Sonuç olarak, beklentileri karşılayacağa benzeyen bir “Halloween” filmi. Doğal olarak da, gösterime Cadılar Bayramı’nda girdi. Merak eden izler. Ben de merak ediyorum ama korku filmlerinden korkarım. Bir film eleştirmenine yakışmıyor. Ne var ki, eleştirmen olmadan önce de seyirciydim. O zamandan kalma herhalde.

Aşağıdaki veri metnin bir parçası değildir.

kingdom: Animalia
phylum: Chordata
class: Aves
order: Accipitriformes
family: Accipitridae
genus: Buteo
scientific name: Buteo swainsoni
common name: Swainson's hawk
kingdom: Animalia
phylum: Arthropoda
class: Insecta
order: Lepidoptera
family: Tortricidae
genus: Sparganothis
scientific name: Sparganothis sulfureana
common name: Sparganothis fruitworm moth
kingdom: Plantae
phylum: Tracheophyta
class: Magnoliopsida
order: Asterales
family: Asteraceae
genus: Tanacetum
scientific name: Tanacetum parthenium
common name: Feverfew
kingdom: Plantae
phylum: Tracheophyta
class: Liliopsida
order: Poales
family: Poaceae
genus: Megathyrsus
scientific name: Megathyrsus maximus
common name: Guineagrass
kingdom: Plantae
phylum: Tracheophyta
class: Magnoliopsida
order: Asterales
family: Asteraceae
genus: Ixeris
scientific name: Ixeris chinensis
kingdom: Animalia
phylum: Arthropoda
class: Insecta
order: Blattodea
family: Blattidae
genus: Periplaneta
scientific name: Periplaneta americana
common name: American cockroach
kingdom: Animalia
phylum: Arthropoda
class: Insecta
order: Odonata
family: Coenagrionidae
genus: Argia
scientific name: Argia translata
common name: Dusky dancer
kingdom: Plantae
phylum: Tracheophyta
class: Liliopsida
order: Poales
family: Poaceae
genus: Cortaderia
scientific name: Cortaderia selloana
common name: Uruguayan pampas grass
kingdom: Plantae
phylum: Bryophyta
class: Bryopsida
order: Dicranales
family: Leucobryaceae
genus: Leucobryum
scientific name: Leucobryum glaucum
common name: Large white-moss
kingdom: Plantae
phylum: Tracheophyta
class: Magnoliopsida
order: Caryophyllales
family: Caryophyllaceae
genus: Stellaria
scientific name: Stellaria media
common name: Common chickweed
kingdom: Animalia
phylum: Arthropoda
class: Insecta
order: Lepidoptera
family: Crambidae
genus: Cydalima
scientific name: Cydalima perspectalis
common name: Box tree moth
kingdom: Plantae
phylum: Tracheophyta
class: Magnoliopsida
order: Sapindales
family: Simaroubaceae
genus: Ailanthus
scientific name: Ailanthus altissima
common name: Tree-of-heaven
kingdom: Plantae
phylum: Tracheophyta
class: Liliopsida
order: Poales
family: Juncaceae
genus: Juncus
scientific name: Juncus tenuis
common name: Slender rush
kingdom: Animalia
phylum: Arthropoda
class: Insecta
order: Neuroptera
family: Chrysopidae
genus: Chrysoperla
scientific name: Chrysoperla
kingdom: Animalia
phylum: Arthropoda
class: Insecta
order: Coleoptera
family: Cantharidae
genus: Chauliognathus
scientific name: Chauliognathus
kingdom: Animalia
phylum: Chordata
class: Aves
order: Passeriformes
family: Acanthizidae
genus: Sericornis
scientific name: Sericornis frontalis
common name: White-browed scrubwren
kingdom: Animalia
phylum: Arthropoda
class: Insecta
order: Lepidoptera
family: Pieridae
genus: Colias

Aslında ben bu yıl Halloween’e bambaşka bir kapıdan girmiştim. Çok sevdiğim The New Yorker dergisi korku sezonuna gene çok sevdiğim biriyle, yazar Shirley Jackson ile girmiş. Onun (iki tanesini bildiğim) üç hikâyesini, hakkında iki yazıyı, o hikâyelerin ilki olan “The Lottery”nin dergide yayınlanması üzerine aldıkları mektuplardan bir seçkiyi yayımlamışlar. Nefis bir arşiv seçkisi…

İlk kez 1960’da okumuşum
Ama “The Lottery”nin benim için yeri diğerlerininkinden başkadır. Onu ilk okuduğumda yıl 1960 olmalı. Amerikan Kısa Hikâyeleri kitabındaydı. Amerikan Edebiyatı öğretmenimiz Dr. Davidson ödev olarak Shirley Jackson diye birinin yazdığı bu hikâyeyi vermişti. Uyarmış mıydı acaba? Sanmam. Düğün-bayram havasında başlayan “The Lottery”nin birden başka taraflara dümen kırmasıyla yaşadığım şok hiç geçmedi. Jackson’ın benim bildiğim çevrilmiş iki kitabı da var: “Tepedeki Ev/The Haunting of Hill House” (aynı zamanda bir Netflix dizisi) ve “Biz Hep Şatoda Yaşadık/We’ve Always Lived in the Castle”. İlgilenirseniz, ikisinin de çevirisi iyi.